Our results suggest that combination therapy with pravastatin and cilostazol exerts beneficial effects by decreasing atherosclerotic lesion progression and improving the pro-inflammatory state in the vascular endothelium. These effects are mediated by the reduction in adhesion molecule expression, immune cell infiltration, and cytokine levels and the antiatherosclerotic modulation of serum cholesterol levels. Therefore, we conclude that combined treatment with pravastatin and cilostazol may be a more effective antiatherosclerotic strategy than treatment with either agent alone.

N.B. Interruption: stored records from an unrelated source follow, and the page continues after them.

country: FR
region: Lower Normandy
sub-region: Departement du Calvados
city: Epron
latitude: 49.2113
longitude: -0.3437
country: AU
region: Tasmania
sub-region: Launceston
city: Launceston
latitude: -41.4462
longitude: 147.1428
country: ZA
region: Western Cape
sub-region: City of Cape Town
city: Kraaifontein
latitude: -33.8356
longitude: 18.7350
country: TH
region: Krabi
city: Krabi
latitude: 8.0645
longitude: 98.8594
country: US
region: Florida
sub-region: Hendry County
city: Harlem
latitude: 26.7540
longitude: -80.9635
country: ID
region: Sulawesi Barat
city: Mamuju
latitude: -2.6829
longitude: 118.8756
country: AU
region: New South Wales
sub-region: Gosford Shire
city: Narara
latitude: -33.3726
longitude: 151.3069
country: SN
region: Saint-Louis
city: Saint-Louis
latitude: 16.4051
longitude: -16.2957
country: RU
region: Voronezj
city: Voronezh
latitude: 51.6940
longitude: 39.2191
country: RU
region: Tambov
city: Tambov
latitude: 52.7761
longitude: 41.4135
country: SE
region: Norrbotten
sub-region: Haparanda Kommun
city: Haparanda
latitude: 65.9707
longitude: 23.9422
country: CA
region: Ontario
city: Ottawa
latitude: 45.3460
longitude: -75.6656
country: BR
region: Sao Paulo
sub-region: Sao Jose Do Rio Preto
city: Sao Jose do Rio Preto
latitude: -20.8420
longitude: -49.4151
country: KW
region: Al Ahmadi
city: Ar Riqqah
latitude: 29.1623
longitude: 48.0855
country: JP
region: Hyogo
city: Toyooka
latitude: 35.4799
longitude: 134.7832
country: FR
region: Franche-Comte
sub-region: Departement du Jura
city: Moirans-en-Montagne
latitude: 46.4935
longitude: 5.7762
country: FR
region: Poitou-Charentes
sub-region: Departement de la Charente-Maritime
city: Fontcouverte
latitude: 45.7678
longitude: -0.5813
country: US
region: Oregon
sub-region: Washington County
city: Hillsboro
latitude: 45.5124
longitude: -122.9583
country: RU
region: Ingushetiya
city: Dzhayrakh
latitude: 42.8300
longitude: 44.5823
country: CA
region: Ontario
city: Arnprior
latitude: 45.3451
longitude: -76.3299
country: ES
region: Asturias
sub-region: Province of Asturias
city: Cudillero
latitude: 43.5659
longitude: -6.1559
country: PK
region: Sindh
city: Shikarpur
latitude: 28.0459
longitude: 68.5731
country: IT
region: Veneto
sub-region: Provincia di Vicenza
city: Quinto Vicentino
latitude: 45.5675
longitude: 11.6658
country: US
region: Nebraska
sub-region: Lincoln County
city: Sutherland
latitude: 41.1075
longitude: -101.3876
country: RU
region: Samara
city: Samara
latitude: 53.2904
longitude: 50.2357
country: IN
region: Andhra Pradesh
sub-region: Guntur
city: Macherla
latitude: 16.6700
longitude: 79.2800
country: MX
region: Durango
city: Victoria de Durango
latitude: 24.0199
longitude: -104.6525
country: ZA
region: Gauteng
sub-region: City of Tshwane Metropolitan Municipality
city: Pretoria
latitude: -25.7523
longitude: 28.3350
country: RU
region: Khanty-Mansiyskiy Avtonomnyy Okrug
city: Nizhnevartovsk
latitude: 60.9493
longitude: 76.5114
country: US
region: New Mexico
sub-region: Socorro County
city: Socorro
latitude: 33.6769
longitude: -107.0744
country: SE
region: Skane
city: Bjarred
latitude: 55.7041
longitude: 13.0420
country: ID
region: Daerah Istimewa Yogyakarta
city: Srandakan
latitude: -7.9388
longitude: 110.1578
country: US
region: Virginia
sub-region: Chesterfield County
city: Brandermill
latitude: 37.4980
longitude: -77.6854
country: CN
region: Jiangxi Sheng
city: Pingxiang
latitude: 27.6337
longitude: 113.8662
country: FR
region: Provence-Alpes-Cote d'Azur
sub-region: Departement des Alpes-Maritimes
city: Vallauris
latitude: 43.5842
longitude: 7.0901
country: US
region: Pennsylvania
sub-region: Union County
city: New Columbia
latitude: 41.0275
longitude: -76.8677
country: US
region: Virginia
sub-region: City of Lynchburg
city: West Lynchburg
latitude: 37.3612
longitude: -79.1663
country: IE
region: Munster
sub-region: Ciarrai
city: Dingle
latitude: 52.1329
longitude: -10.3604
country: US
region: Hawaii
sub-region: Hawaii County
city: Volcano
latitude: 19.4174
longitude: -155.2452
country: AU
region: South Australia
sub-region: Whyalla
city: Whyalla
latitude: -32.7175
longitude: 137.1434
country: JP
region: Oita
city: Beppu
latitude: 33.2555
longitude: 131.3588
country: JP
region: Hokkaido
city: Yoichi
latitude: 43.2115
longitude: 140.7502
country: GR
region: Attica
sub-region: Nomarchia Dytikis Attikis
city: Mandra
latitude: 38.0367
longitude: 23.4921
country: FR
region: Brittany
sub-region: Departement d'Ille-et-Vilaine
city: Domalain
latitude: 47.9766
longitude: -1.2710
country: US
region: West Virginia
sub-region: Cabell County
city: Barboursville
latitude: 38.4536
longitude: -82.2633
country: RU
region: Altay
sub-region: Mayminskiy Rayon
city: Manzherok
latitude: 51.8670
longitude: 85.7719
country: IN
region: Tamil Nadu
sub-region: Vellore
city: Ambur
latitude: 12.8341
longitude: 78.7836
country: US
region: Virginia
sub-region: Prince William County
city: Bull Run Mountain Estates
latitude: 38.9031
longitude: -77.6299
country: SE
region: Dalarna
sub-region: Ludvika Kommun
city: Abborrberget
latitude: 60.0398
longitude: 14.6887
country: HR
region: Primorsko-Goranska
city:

尽管他汀类药物和抗血小板药物对动脉粥样硬化具有治疗作用,但单独使用每种药物的单一疗法通常不足以实现患者的治疗目标。我们之前的研究表明,联合他汀类药物/抗血小板药物/抗肿瘤坏死因子(TNF)药物治疗(普伐他汀/沙格雷酯/依那西普)通过抑制 TNF 来减少动脉粥样硬化病变,TNF 是一种促动脉粥样硬化细胞因子,有助于动脉硬化的进展。此外,我们之前的研究表明,联合应用普伐他汀和西洛他唑通过抗 TNF 活性有效减少 TNF 驱动的炎症。因此,在本研究中,我们使用低密度脂蛋白受体(LDLR)敲除(KO)小鼠评估联合普伐他汀和西洛他唑治疗对动脉粥样硬化进展的相加作用。
10 周龄 LDLR KO 小鼠给予高脂肪、高胆固醇饮食,并单独或联合口服普伐他汀和西洛他唑。分析体重、血浆脂质水平以及细胞间黏附分子和炎症细胞因子的水平。此外,用油红 O 染色主动脉和主动脉根部,并对动脉粥样硬化斑块进行定量。
与每种药物单药治疗组相比,联合普伐他汀和西洛他唑治疗组的动脉粥样硬化斑块明显减少。与普伐他汀或西洛他唑治疗组相比,联合治疗组还显示 ICAM-1、MOMA-2、TNF、白细胞介素(IL)-6、甘油三酯、总胆固醇和低密度脂蛋白水平下调,高密度脂蛋白水平上调。
我们的结果表明,普伐他汀和西洛他唑联合治疗通过减少动脉粥样硬化病变进展和改善血管内皮的促炎状态发挥有益作用。这些作用是通过降低黏附分子表达、免疫细胞浸润和细胞因子水平以及对血清胆固醇水平的抗动脉粥样硬化调节来介导的。因此,我们得出结论,与单独使用每种药物相比,联合使用普伐他汀和西洛他唑可能是一种更有效的抗动脉粥样硬化策略。